Dkt. # 18773-16W, Depadro v. C.I.R. (Order Here)

Finally, this is your periodic reminder that to claim a whistleblower award under section 7623, the IRS must both act upon the information provided through instituting an administrative or judicial action AND collect tax from the target of that action. The petitioners here alleged that the IRS was negligent in failing to do so, and on that basis, the petitioners should receive a monetary award. Judge Guy quickly dispenses with that argument (facially persuasive though it might sound to a wannabe whistleblower) and grants the Service’s motion to dismiss.

 

Comments

  1. Norman Diamond says:

    Sure frivolous arguments deserve to be penalized, but what are these?

    “assessed a $10,000 section 6673 penalty because of the Gardners’ largely frivolous arguments (e.g., accusing the IRS of lying, defamation, and conspiring to deny their First Amendment rights to freedom of speech and religion),”

    When the IRS files exhibits that contradict each other, isn’t it pretty non-frivolous to accuse the IRS of lying? When withholding that was already collected (which I learned from this blog that the IRS is statutorily required to investigate, which could be done by asking the stockbroker’s office in Bensalem USA if the Form 1099 was true or not) exceeds penalties that were assessed (for which the IRS waited until the CDP case was in Tax Court before finally stating a reason), wouldn’t it be pretty much non-frivolous to suggest that the lien is defamation?

    “Some of the arguments addressed strike me as those that the Tax Court routinely skips (e.g., […], or that the signatures on the Form 4340 summary records of assessment constitute perjury).”

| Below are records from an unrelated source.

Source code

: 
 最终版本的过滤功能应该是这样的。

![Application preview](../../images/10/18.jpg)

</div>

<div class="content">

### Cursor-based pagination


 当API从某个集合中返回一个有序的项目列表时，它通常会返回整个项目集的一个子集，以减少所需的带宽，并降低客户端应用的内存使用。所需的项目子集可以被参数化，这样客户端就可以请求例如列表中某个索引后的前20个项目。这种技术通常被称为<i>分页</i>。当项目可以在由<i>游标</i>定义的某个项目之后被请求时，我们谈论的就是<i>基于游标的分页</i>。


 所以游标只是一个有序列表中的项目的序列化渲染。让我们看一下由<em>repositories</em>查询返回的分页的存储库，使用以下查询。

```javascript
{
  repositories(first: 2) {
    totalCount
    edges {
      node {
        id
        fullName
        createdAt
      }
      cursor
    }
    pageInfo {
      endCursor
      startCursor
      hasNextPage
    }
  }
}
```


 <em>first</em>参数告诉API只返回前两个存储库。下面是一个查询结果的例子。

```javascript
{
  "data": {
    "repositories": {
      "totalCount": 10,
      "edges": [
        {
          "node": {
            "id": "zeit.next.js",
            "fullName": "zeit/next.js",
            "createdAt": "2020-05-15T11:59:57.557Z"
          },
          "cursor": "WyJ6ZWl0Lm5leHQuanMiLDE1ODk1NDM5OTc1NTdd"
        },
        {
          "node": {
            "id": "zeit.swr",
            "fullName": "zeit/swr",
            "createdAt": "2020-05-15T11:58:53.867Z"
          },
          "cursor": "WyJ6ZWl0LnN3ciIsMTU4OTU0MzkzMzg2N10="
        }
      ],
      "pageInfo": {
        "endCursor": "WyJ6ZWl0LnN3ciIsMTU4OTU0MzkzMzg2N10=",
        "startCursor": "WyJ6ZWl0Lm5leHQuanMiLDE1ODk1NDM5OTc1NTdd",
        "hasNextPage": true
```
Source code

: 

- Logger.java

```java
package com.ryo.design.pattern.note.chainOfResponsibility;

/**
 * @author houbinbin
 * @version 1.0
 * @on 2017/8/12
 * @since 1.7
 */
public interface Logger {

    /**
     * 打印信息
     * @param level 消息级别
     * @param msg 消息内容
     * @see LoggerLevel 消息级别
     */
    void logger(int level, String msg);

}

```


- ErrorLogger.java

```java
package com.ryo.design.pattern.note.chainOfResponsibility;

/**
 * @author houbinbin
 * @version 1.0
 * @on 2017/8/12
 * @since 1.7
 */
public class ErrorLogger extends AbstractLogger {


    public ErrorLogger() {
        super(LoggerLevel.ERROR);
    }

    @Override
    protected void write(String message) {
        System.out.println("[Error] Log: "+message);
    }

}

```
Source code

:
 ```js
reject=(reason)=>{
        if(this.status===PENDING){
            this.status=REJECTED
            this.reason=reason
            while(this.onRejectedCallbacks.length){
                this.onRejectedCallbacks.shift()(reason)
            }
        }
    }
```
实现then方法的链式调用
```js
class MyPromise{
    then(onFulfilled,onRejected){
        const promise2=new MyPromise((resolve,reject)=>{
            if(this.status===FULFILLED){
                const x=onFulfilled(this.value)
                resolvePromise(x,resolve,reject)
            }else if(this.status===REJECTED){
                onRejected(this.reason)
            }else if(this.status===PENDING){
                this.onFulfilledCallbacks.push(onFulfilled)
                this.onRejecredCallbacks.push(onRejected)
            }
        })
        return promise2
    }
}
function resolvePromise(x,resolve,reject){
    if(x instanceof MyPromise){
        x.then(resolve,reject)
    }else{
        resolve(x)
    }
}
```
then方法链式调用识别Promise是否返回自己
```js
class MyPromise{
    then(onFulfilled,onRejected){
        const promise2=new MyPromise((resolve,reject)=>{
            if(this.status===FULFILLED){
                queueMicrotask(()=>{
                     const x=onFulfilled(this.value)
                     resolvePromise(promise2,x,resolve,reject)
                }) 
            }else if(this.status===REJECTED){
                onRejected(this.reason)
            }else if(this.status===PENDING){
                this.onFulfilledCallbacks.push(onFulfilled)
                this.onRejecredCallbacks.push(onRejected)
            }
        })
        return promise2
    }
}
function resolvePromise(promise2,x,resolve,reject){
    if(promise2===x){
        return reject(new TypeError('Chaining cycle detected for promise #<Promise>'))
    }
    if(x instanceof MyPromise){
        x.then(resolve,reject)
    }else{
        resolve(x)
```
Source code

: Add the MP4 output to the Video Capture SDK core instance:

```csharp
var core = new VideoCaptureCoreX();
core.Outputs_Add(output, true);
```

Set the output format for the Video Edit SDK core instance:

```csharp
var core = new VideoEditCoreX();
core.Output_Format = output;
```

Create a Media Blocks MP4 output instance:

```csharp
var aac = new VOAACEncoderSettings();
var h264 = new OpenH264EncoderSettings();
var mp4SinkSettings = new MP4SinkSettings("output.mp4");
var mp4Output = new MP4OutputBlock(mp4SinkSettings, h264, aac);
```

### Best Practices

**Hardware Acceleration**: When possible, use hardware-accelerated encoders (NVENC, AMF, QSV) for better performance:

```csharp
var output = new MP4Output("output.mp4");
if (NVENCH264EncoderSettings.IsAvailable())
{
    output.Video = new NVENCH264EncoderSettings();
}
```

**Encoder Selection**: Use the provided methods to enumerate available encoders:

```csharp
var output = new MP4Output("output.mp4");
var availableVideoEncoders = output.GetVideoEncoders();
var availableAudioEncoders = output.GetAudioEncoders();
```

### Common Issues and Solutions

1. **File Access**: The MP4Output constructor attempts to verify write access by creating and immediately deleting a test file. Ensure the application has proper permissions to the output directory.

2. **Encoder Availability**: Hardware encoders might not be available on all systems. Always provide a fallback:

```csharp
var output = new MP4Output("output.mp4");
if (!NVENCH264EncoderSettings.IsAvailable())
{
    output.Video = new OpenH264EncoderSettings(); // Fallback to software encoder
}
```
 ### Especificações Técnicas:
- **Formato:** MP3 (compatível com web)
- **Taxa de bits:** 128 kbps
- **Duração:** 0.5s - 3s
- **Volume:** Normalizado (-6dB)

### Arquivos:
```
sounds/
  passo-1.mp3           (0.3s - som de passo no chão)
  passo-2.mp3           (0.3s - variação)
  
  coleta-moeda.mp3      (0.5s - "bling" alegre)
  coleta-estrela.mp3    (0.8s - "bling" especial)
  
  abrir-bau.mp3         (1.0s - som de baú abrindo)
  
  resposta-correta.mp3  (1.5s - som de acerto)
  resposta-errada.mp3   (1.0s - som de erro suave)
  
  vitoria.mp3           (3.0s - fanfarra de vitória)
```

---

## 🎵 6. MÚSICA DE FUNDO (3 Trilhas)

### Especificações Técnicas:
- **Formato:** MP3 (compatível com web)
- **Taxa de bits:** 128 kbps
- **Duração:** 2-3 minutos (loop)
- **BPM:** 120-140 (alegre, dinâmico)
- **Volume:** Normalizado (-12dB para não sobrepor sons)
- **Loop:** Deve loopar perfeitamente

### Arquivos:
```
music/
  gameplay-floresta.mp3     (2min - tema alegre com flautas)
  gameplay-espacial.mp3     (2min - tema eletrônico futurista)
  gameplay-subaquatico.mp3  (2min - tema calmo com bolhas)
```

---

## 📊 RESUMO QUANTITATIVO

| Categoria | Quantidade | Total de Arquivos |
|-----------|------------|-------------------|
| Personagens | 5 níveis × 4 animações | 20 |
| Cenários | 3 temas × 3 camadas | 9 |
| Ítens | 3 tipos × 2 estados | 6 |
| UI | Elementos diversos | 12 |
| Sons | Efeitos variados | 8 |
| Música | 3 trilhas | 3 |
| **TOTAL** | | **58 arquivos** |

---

    When IRS administrative records contradict each other, when Form 4340 deletes records of the existence of a return which clearly did exist, or when Form 4340 deletes records of collection which other IRS records show was performed, isn’t it pretty much non-frivolous to suggest that the signatures on Forms 4340 constitute perjury?

    “He [Judge Halpern] further notes that the court does not have any statutory discretion to waive section 7485, even for cases of financial hardship.”

    Often that would seem not to matter, because assessment isn’t collection, and fraudulent assessment isn’t a cause of action. But now that fraudulent assessment can result in passport revocation, it seems not quite constitutional.

    When someone creates an abusive tax shelter and makes actual frivolous arguments to try to avoid penalties, sure they need more penalties. But slaughtering 100 innocent people along with the 1 criminal isn’t the way to do it.